Are ketogenic diets helpful in treating cancer?

You may have heard the hype about the various claimed benefits of the ketogenic diet but is it helpful when it comes to treating cancer in particular? Let’s take a look at what the research says.


The growth of human cells is tightly regulated to ensure that cells only grow and divide in a controlled fashion, and only when necessary. Cancer cells differ from normal cells by the fact that these regulatory mechanisms are affected which leads to rapid and uncontrolled growth of cells. An interesting fact about cancer cells and one which is hallmark to almost all tumours is that these cells rely solely on glucose as a source of fuel. In contrast to normal cells which can adapt to different nutritional conditions by using fat as an energy source when glucose (from carbohydrates) is not available, cancer cells are unable to do so and can only use glucose1.

The aim of using a ketogenic diet to manage cancer is to exploit the metabolic flexibility of normal cells at the expense of the metabolically disadvantaged cancer or tumour cells2. The ketogenic diet (KD) is a high fat, low carbohydrate diet that has been used for decades as an effective therapy for refractory seizures in children2.

Emphasis is placed on such a diet also being calorie-restricted because despite dietary carbohydrate intake being low, the body can still create glucose via a process called gluconeogenesis from protein. In this case cancer cells are also highly efficient at “stealing” glucose cells from the body2. It is therefore important to ensure the ketogenic diet is also calorie-restricted to prevent internal production of glucose which will promote cancer cell growth.

There are a few other potential mechanisms by which ketogenic diets may be beneficial in treating cancer. Firstly a low carbohydrate diet leads to lower levels of the hormones insulin and IGF-1 circulating which may result in fewer divide and grow signals being sent to cancer cells. Secondly, ketone bodies (formed when fat is being used as an energy source) have been shown to inhibit the growth of cancerous cells2.

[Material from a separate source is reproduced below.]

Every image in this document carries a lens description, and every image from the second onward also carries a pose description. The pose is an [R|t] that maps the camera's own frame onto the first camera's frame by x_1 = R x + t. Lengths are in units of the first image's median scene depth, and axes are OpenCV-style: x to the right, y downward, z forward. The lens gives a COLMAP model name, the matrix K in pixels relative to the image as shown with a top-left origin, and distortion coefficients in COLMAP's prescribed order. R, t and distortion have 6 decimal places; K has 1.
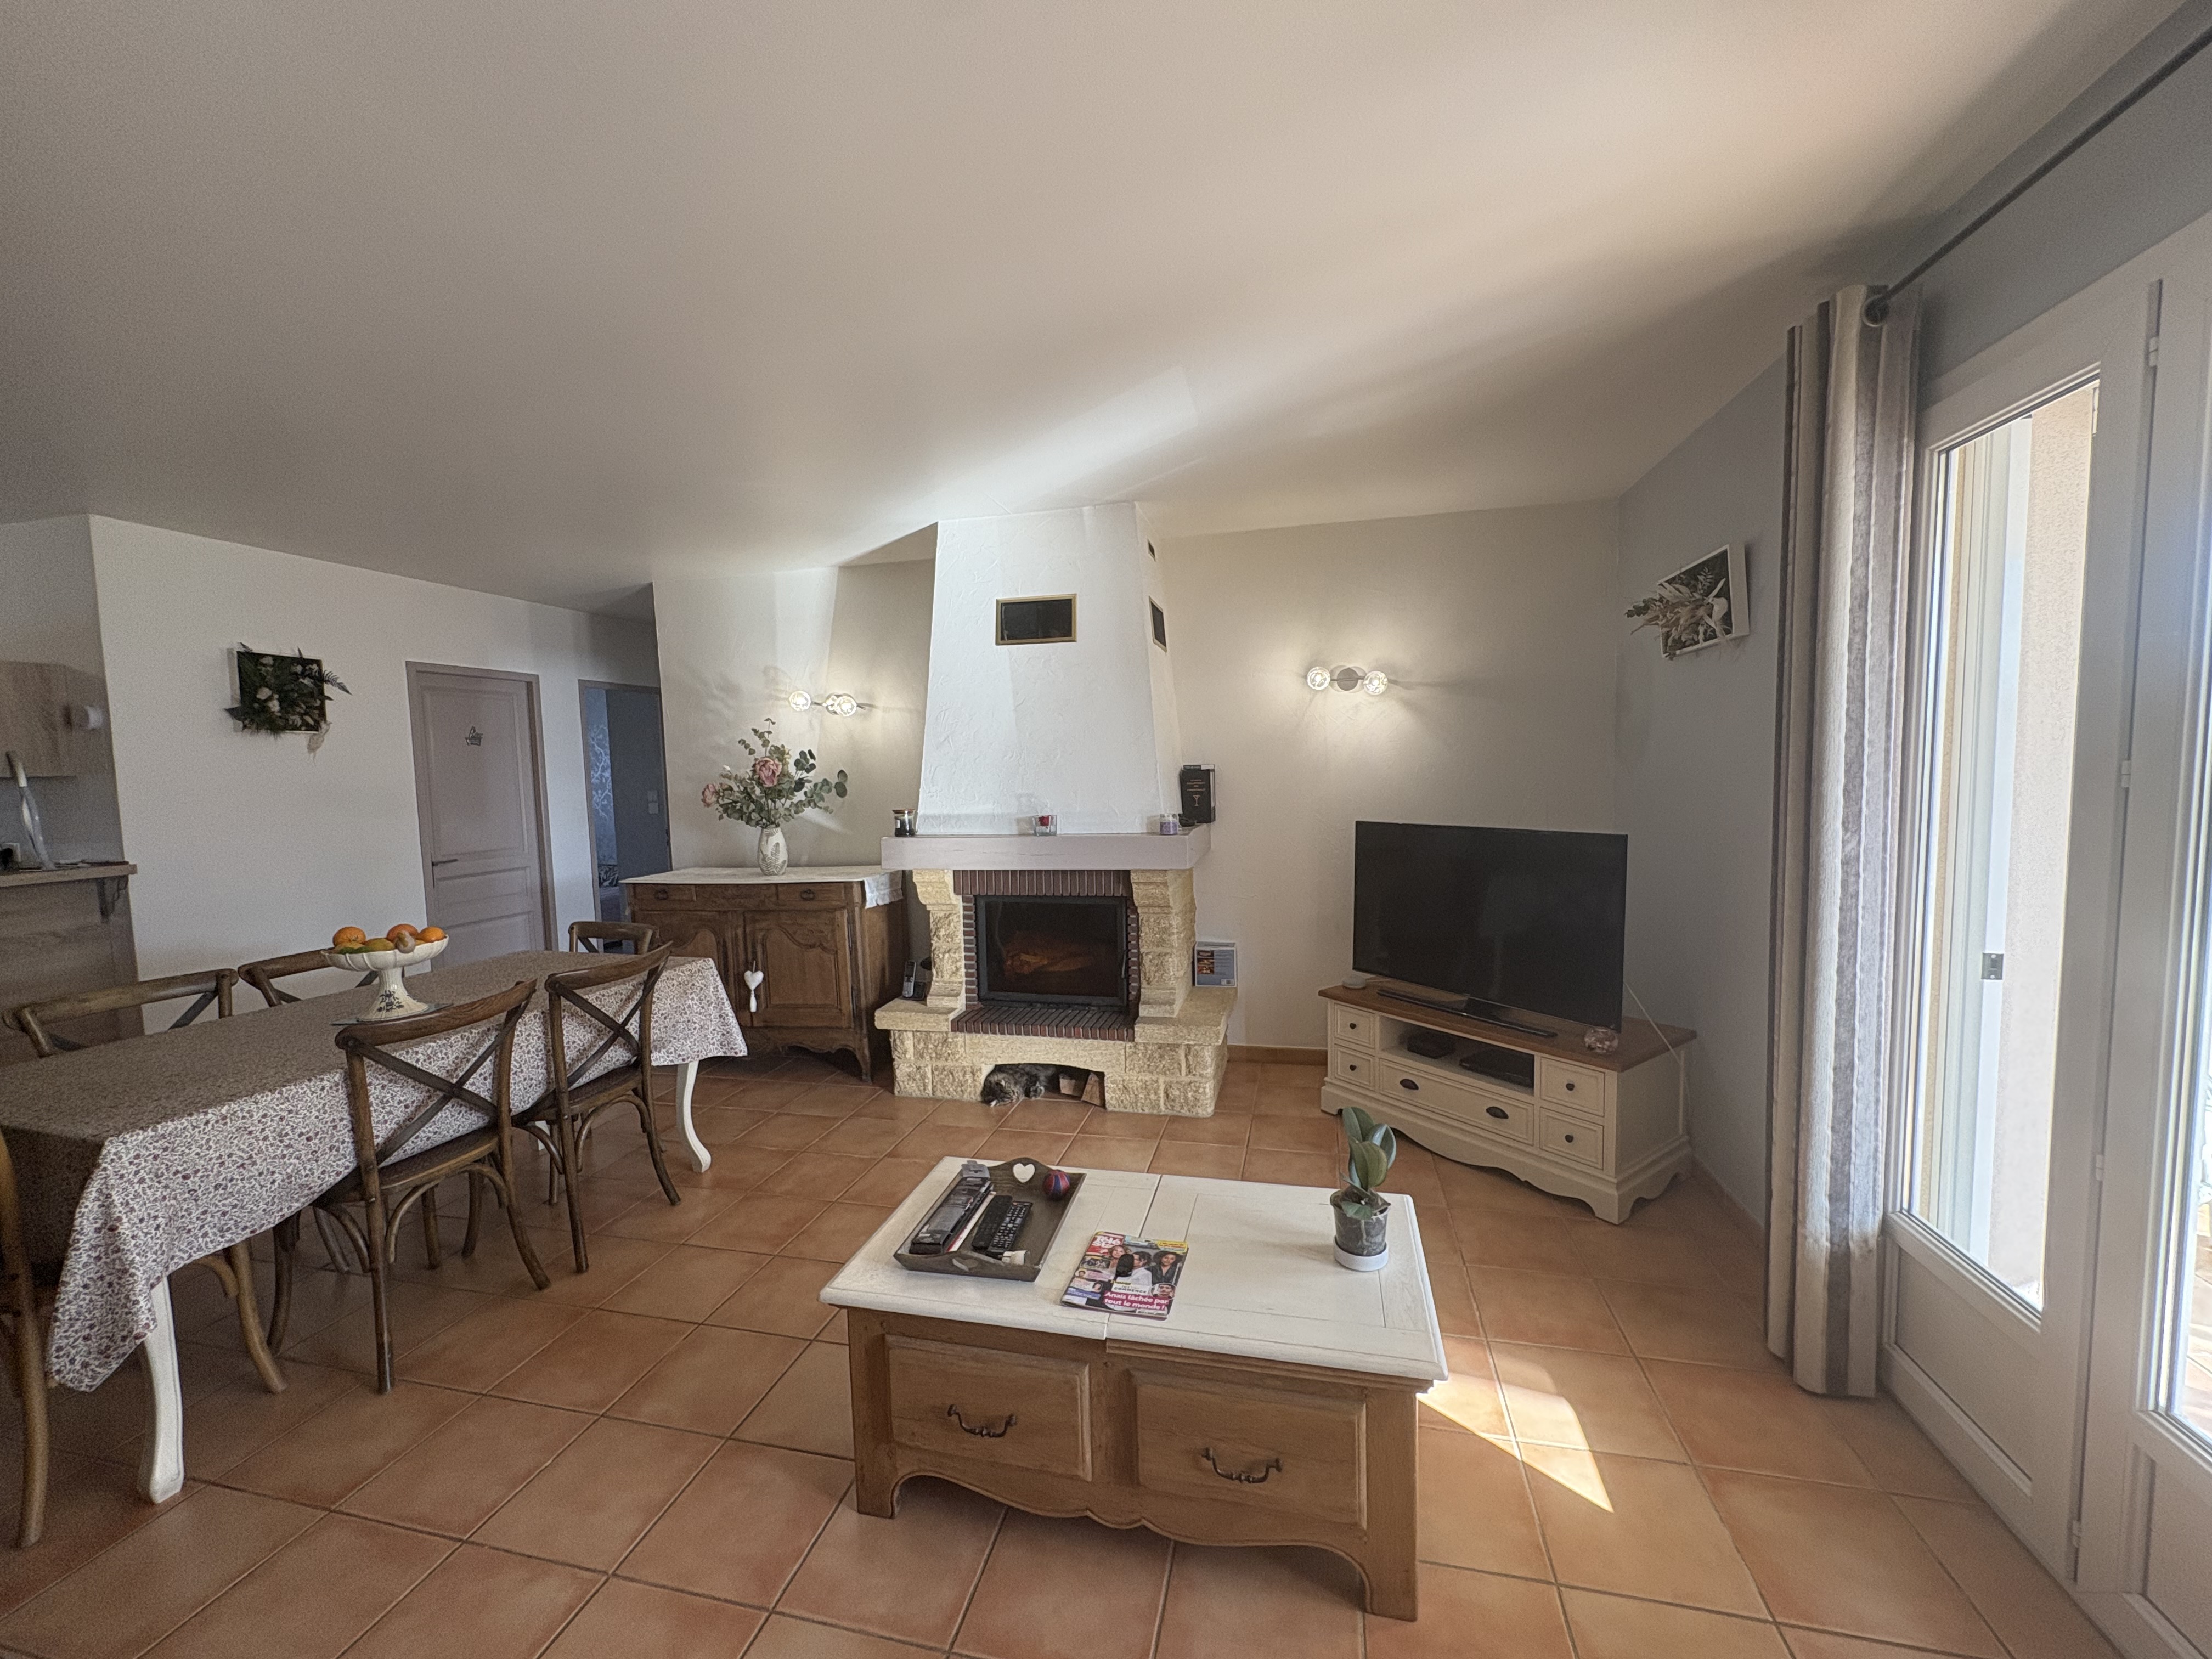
lens RADIAL K [[884.3, 0, 1102.3], [0, 884.3, 830.1], [0, 0, 1]] dist [-0.006975, 0.000248]
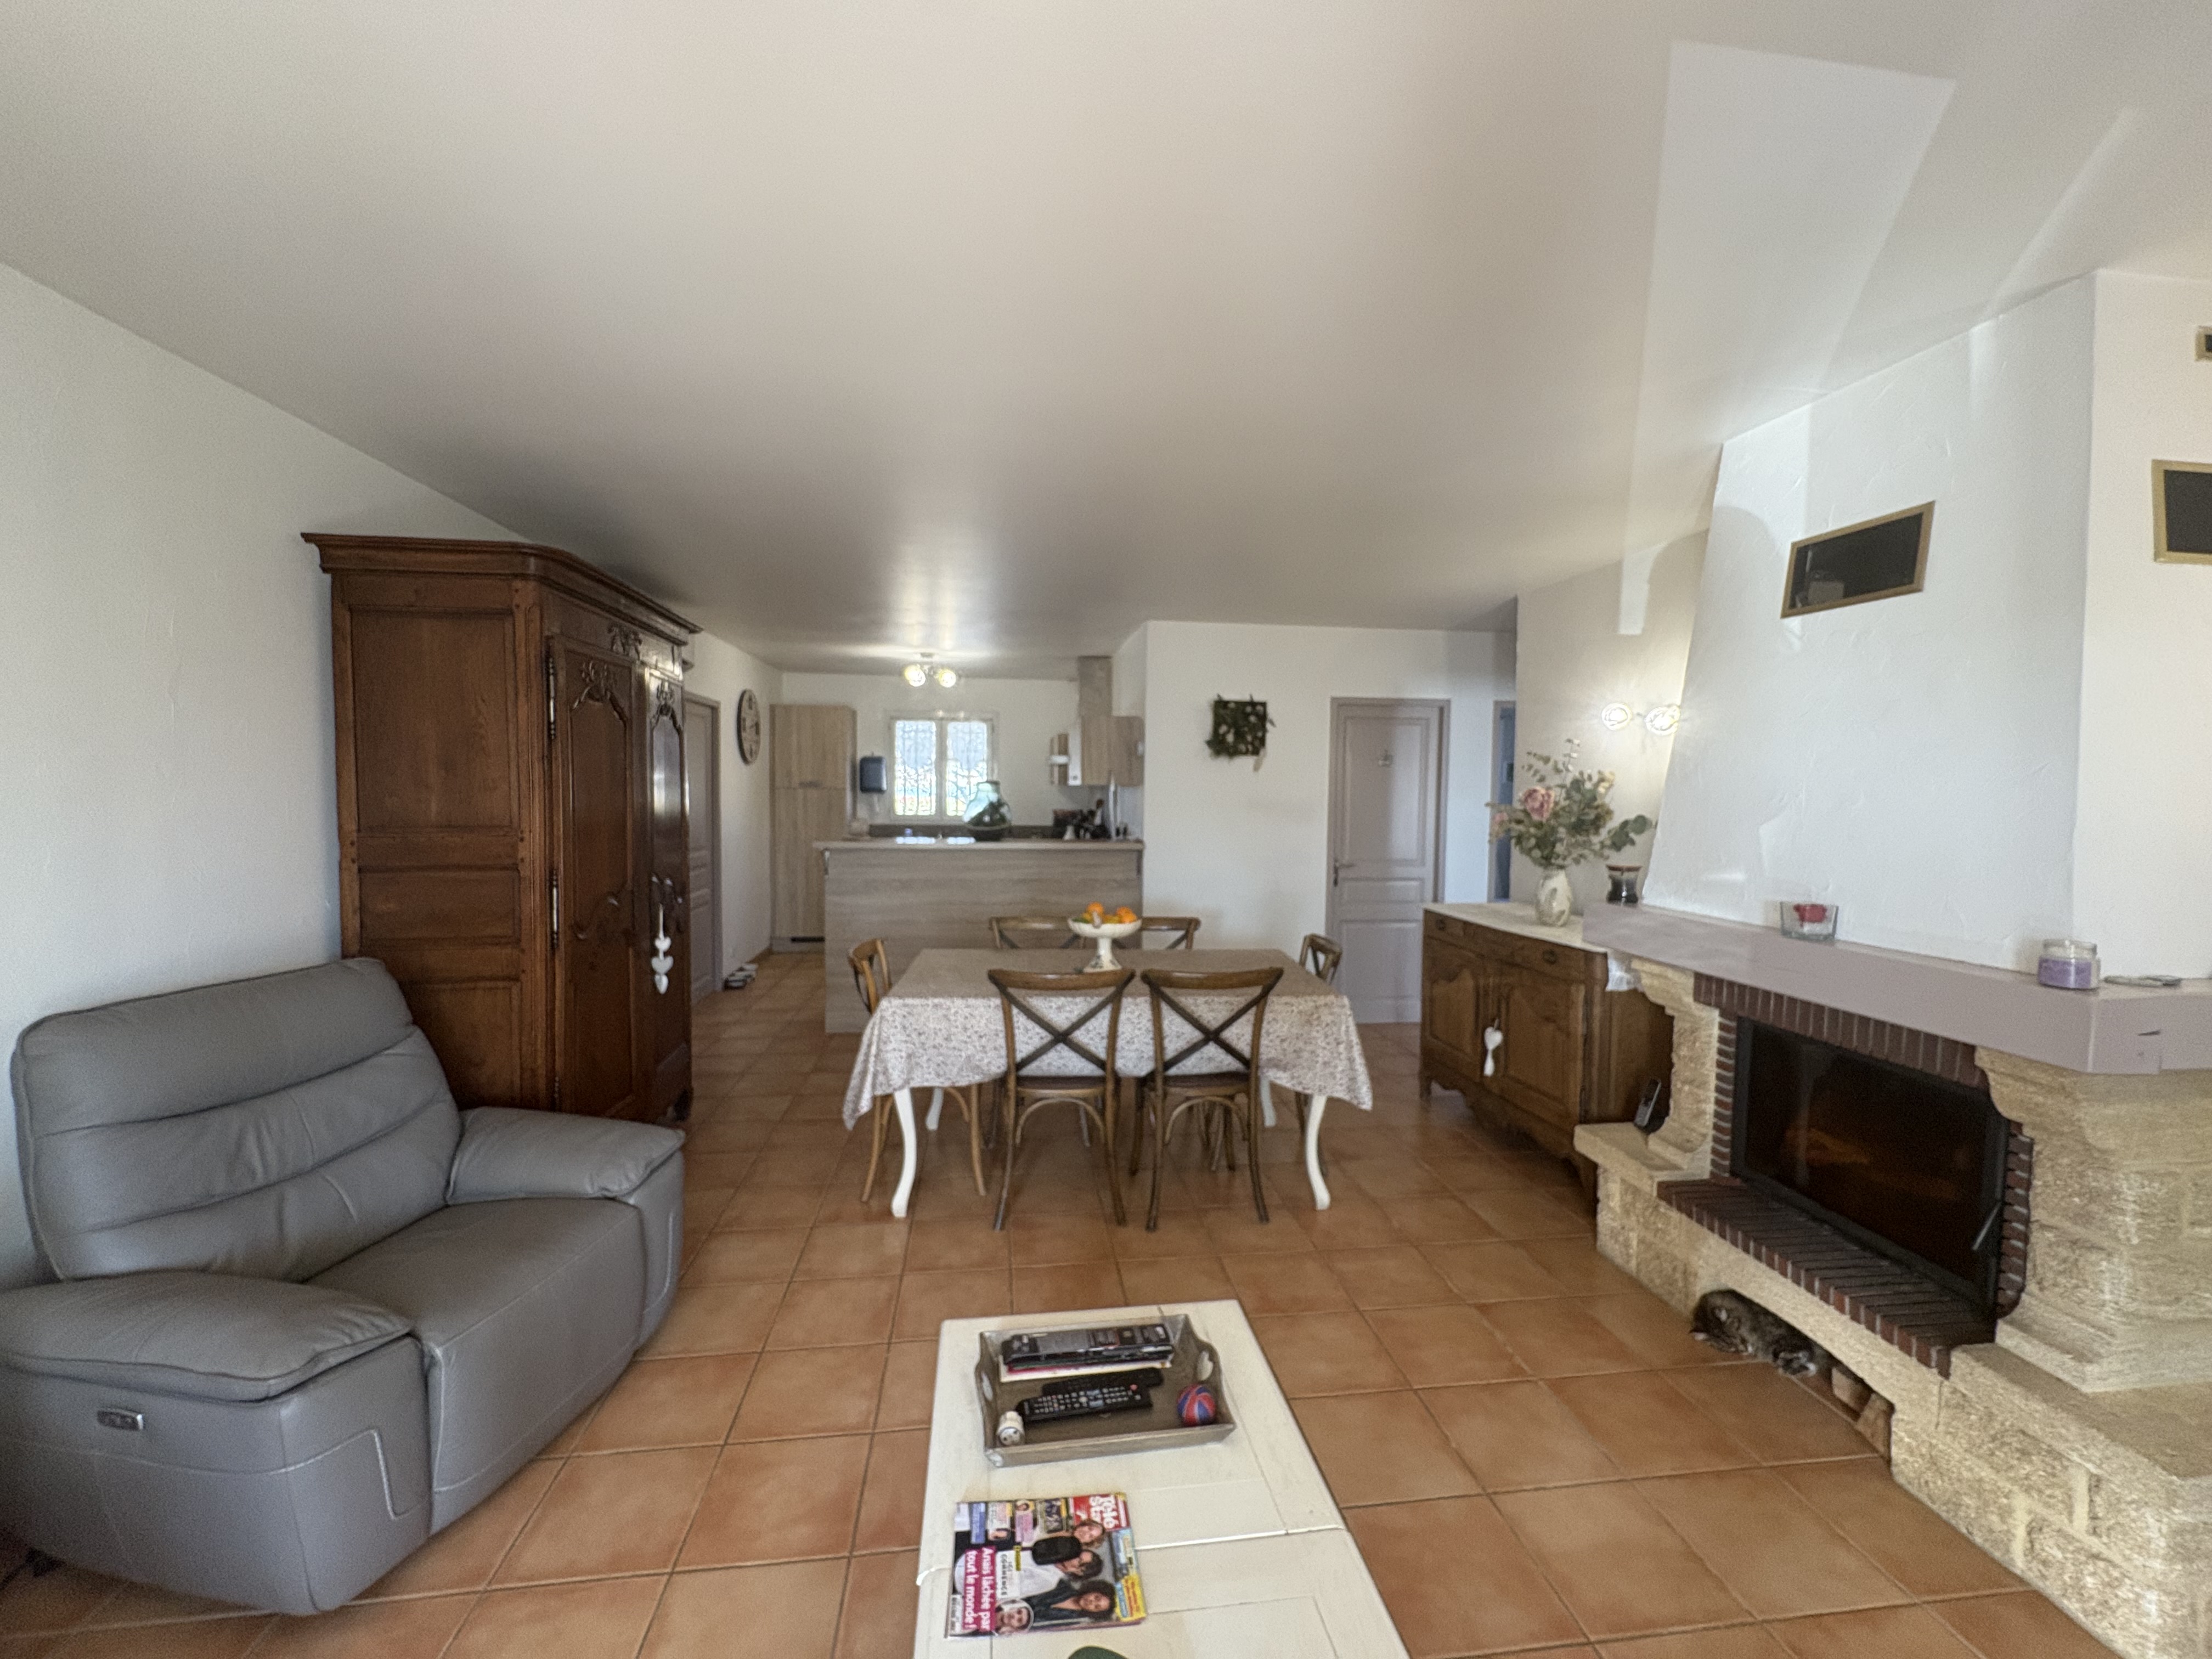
lens RADIAL K [[884.3, 0, 1105.2], [0, 884.3, 827.0], [0, 0, 1]] dist [-0.006975, 0.000248]
pose [[0.344381, 0.074565, -0.935864, 0.301121], [-0.087989, 0.995017, 0.046899, -0.051428], [0.934698, 0.066195, 0.349225, 0.351872]]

  • The first study using the ketogenic diet for human malignant brain cancer was conducted in 19953. The aim was to shift the prime substrate for energy metabolism from glucose to ketone bodies in order to disrupt tumour growth. They studied two girls with non-resectable advanced brain tumours. Within 7 days of beginning the ketogenic diet, blood glucose levels were lower, blood ketones were twenty to thirty folds higher and there was a 21.8% decrease in glucose uptake at the tumour sight. One of the patients showed significant clinical improvements and remained free of disease progression while continuing the ketogenic diet for an additional twelve months.
  • In a pilot trial of 16 people with advanced stage cancer, 5 patients completed the 3 month intervention of a ketogenic diet4. These 5 reported improvement in emotional functioning, less insomnia and several other parameters of quality of life remained stable. Temporary constipation and fatigue were the only side-effects found.
  • In another pilot study published in 2012, ten subjects with advanced cancer completed 26 to 28 days of the ketogenic diet without associated unsafe adverse effects5. Four of the patients continued to see disease progression; five remained stable or had partial remission. The extent of ketosis, but not calorie deficit or weight loss, correlated with stable disease or partial remission.

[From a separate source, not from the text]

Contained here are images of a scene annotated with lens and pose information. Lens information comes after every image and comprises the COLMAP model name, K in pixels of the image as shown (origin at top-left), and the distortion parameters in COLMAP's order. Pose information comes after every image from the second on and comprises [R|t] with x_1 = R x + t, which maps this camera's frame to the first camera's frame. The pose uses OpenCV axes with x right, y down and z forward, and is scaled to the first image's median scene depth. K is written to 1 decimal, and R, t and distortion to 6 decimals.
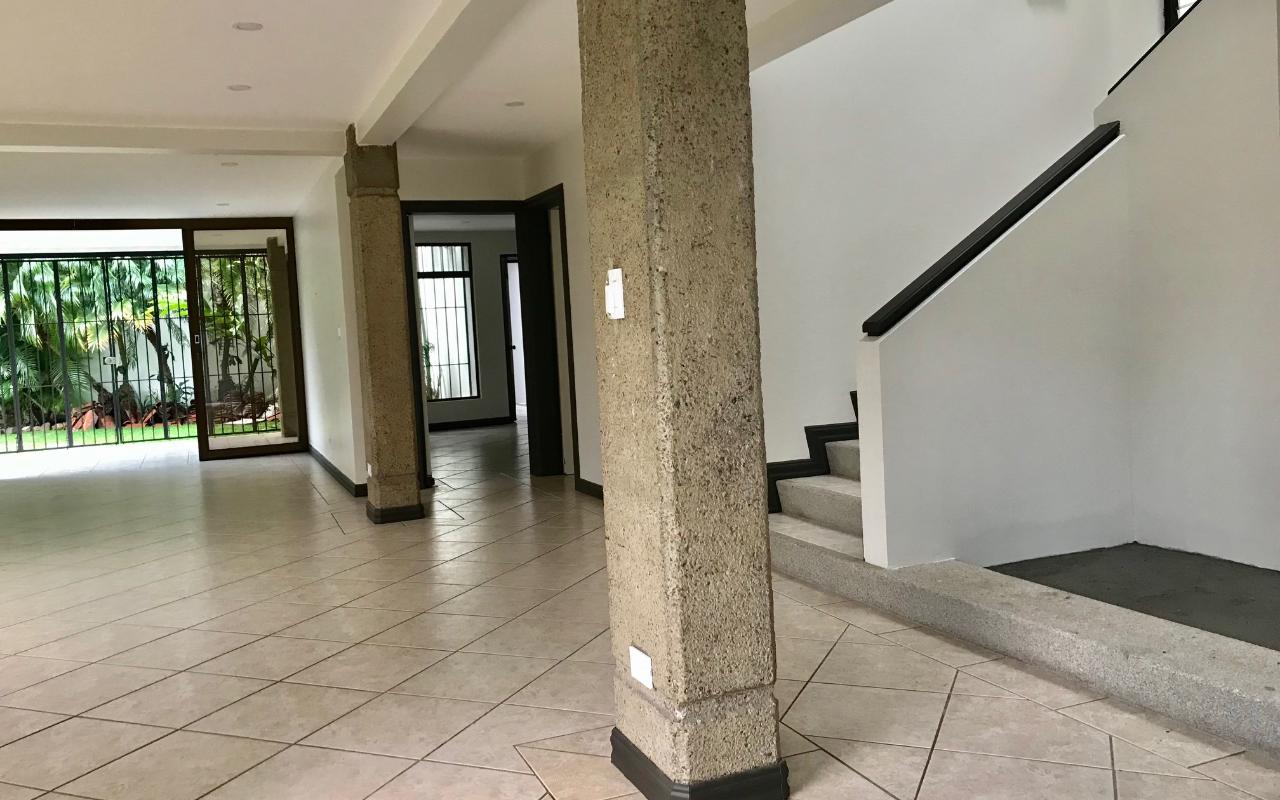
lens RADIAL K [[1045.9, 0, 650.8], [0, 1045.9, 392.7], [0, 0, 1]] dist [0.028887, -0.029403]
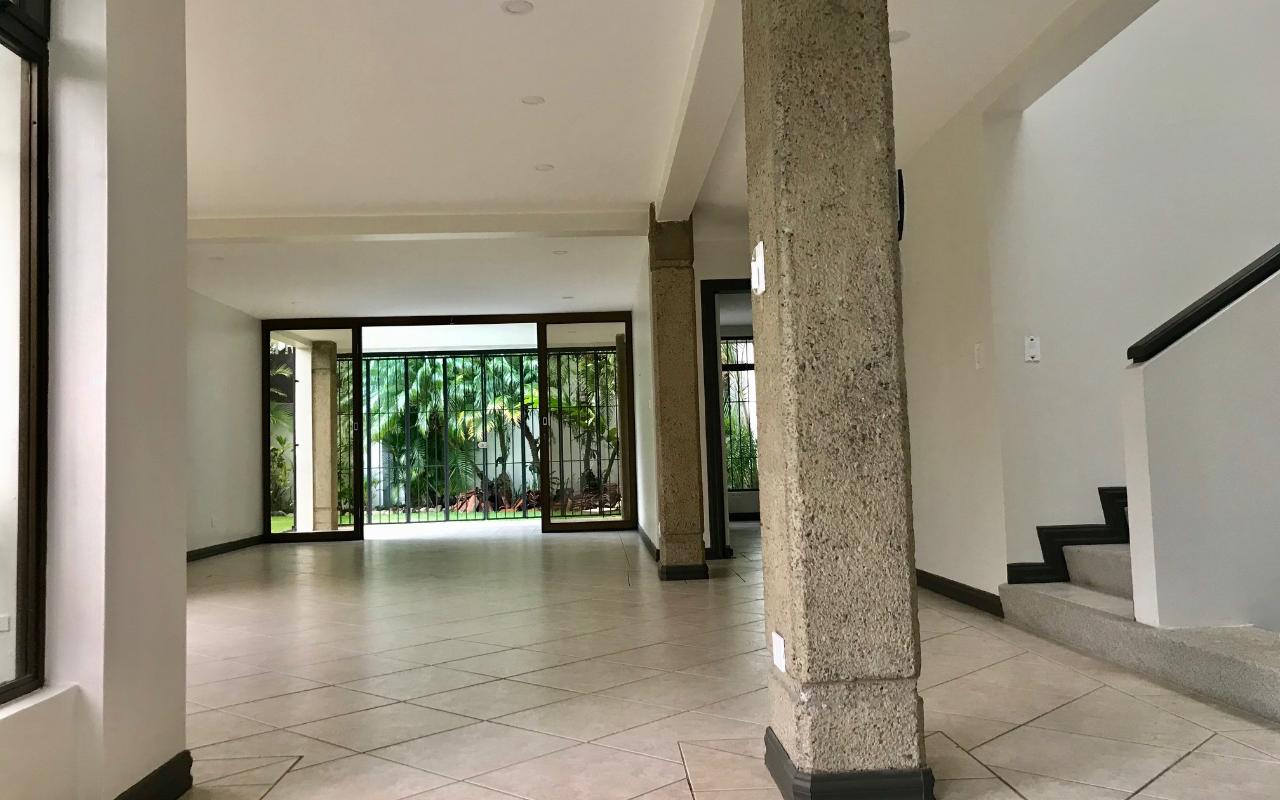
lens RADIAL K [[1045.9, 0, 663.1], [0, 1045.9, 400.2], [0, 0, 1]] dist [0.028887, -0.029403]
pose [[0.940976, -0.001824, -0.338467, 0.134456], [-0.035305, 0.994002, -0.103511, 0.085062], [0.336626, 0.109351, 0.935268, 0.027335]]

There is hope for using a ketogenic diet in cancer prevention and treatment which involves drastically reducing carbohydrate intake and replacing it with healthy fats (particularly Medium-chain triglyceride [MCT] fat such as coconut oil) and moderate amounts of high-quality protein. However this area needs far more research before it can become a first line treatment for cancer or before any recommendation on this topic can be made. It is also far too premature to say that it can be used to treat cancer without the use of other cancer treatments and it is crucial to discuss all the options with an oncologist.